● Records shown:
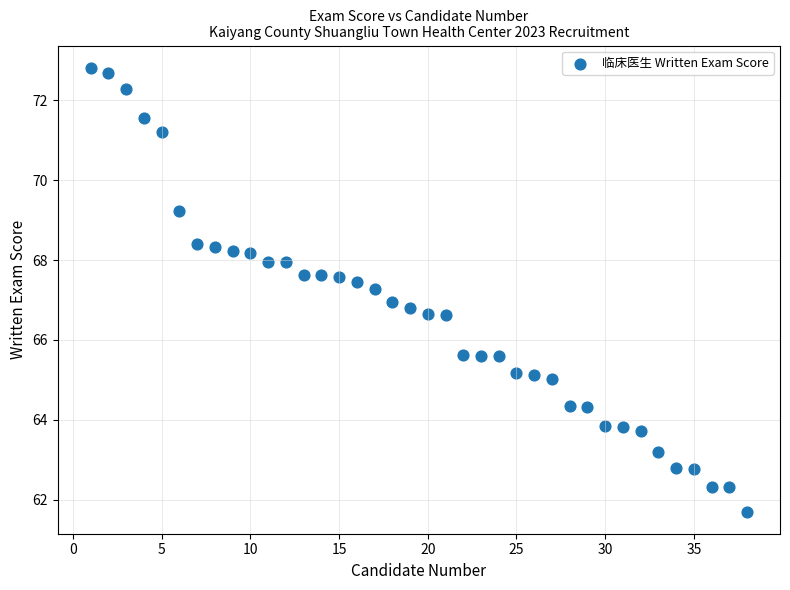

What is the range of X values (max minus min)?

37.0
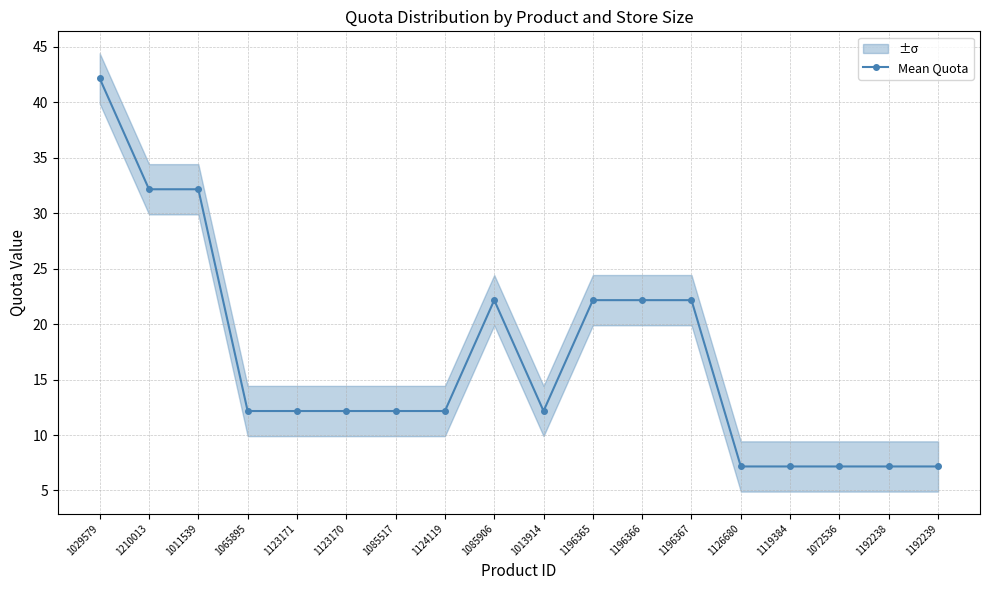

Which has a higher value, 1123171 or 1196365?

1196365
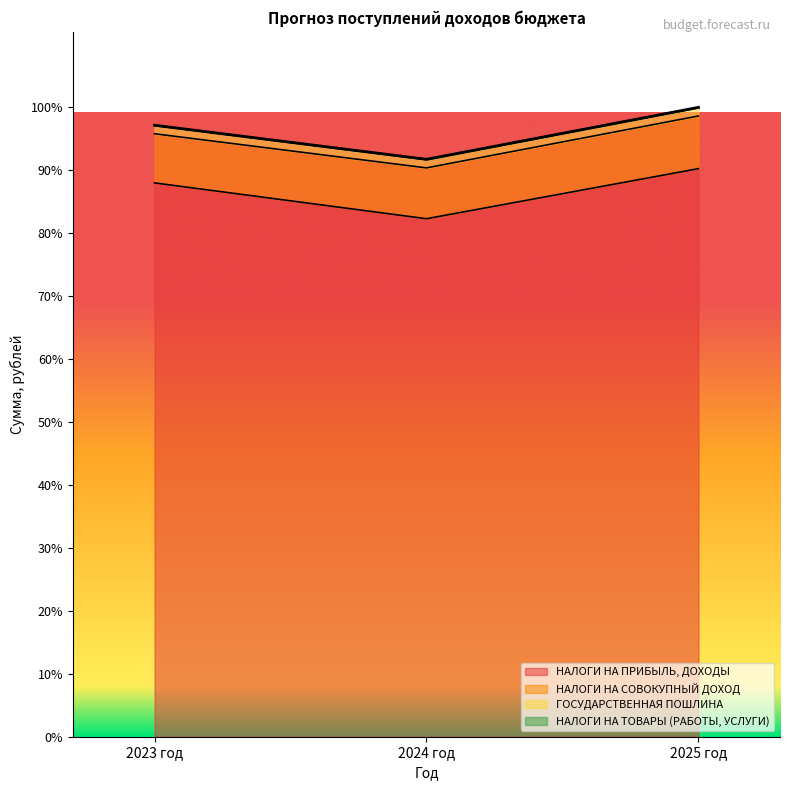

What is the sum of the НАЛОГИ НА СОВОКУПНЫЙ ДОХОД values at 2024 год and 2025 год?

24887000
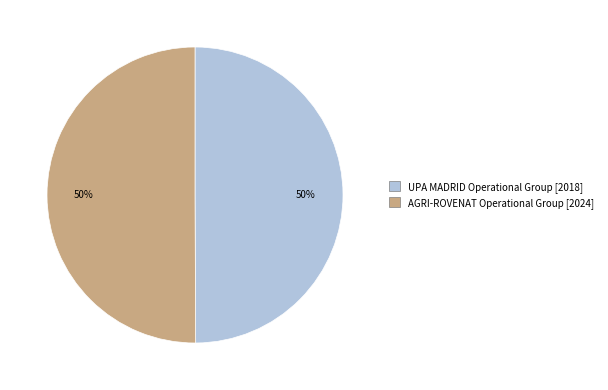

To the nearest percent, what portion does UPA MADRID Operational Group represent?

50%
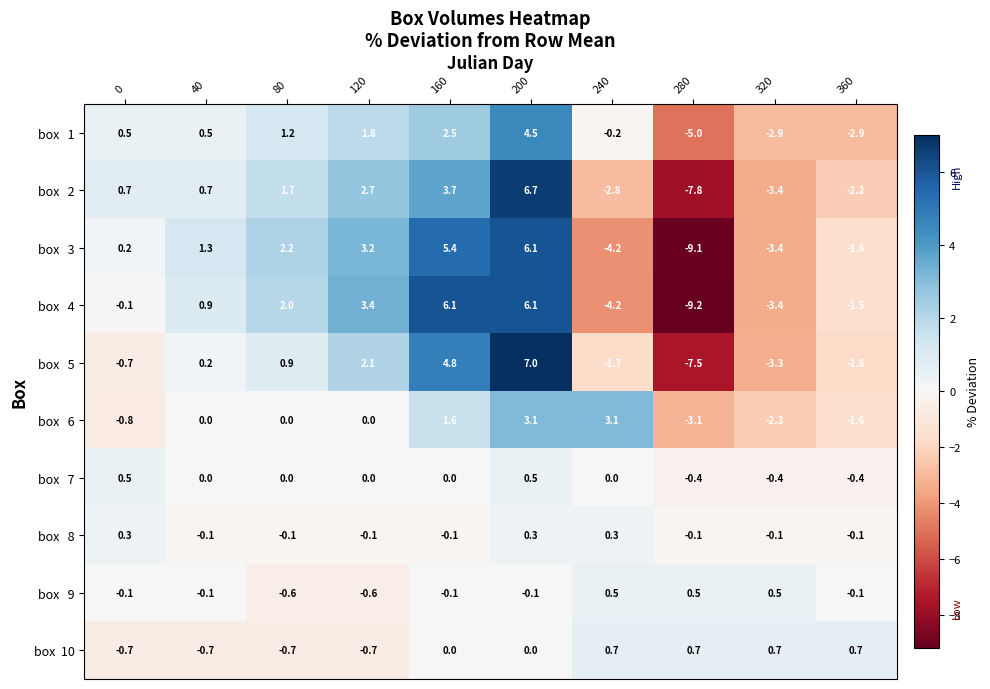

What is the smallest value displayed?

-9.2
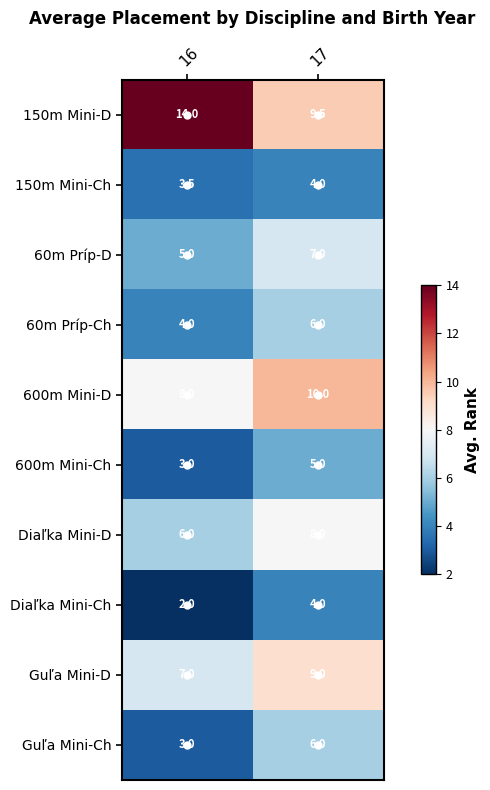

True or false: 600m Mini-Ch has a value of 3.0 at 16.

True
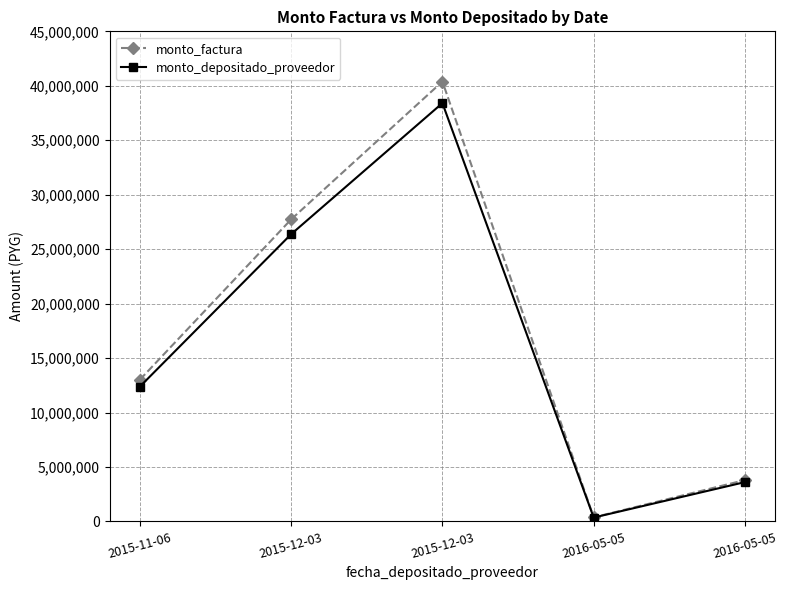

Does the chart display data point markers on the line(s)?

Yes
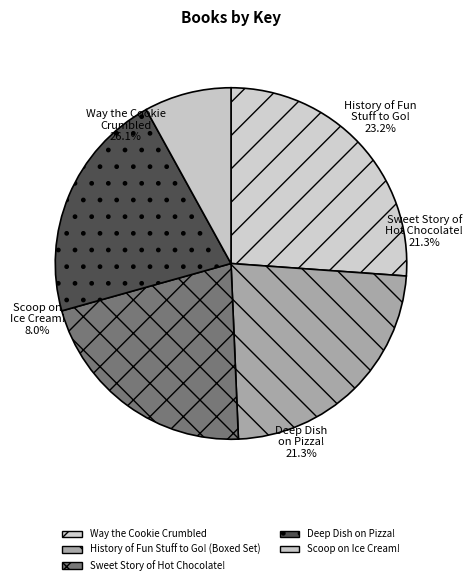

Is there any slice that represents more than half of the pie?

No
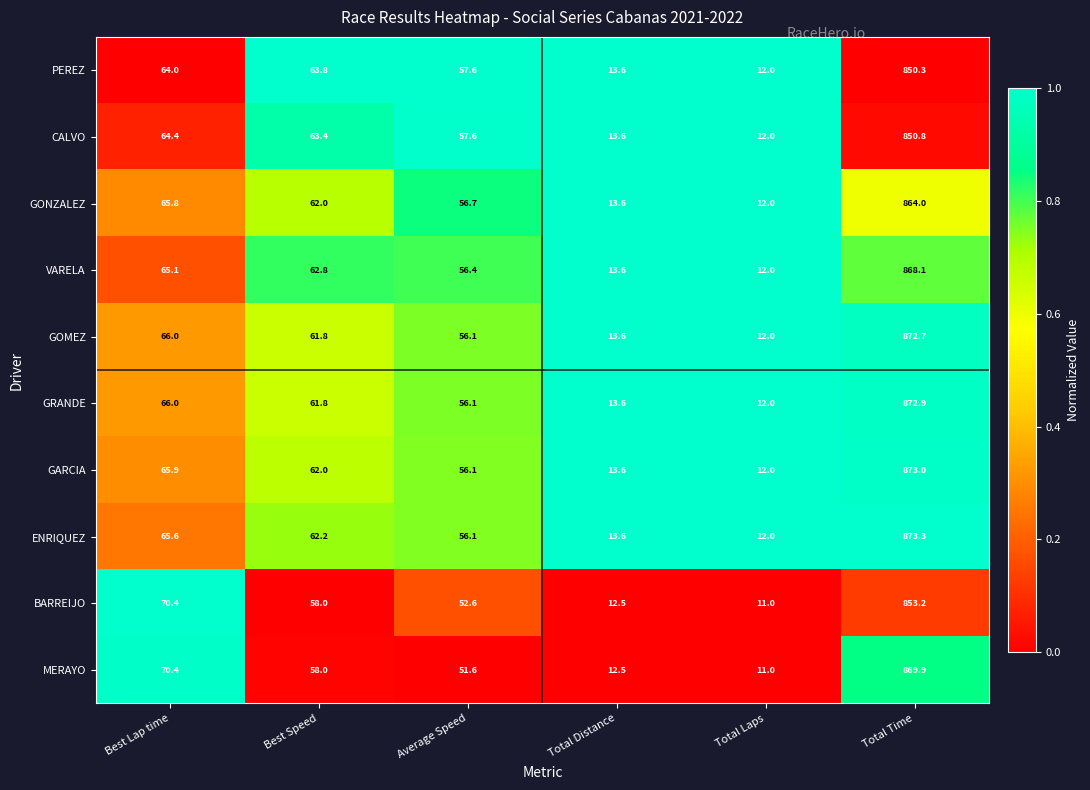

What is the spread (max minus min) of values at Total Laps?

1.0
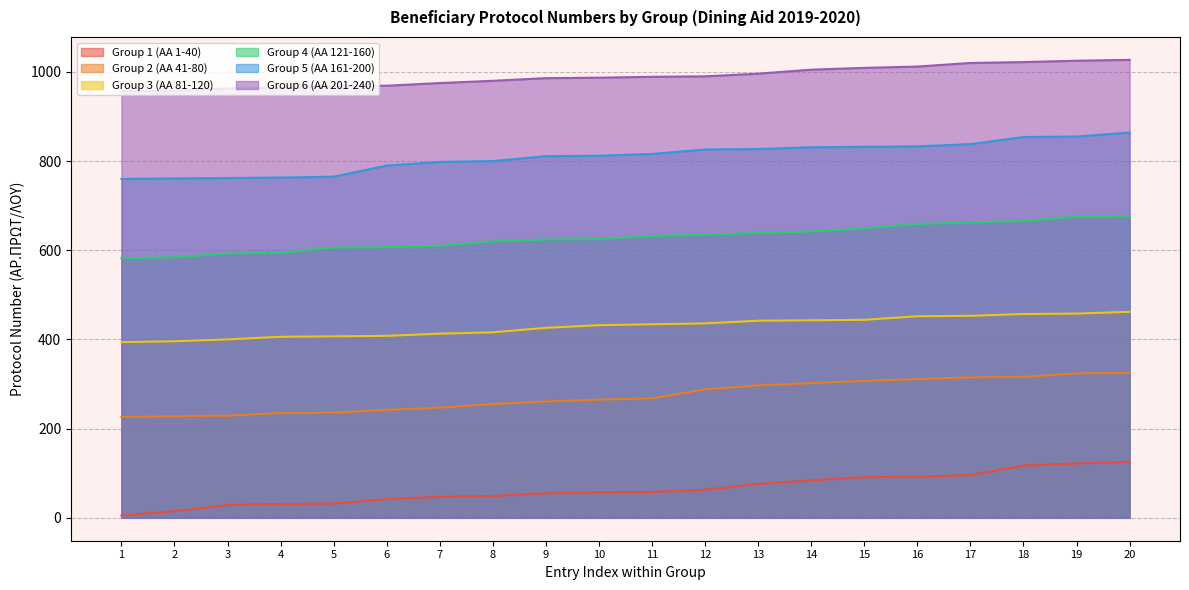

True or false: Group 1 (AA 1-40) has a value of 42 at 6.

True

● Task details: Copy out the lines word for word, starting at the line that contains "True or false: 600m" and ending at the last line, with both of those lines included. Leave the pictures out.

● Solved problem:
True or false: 600m Mini-Ch has a value of 3.0 at 16.

True

Does the chart display data point markers on the line(s)?

Yes

Is there any slice that represents more than half of the pie?

No

What is the spread (max minus min) of values at Total Laps?

1.0

True or false: Group 1 (AA 1-40) has a value of 42 at 6.

True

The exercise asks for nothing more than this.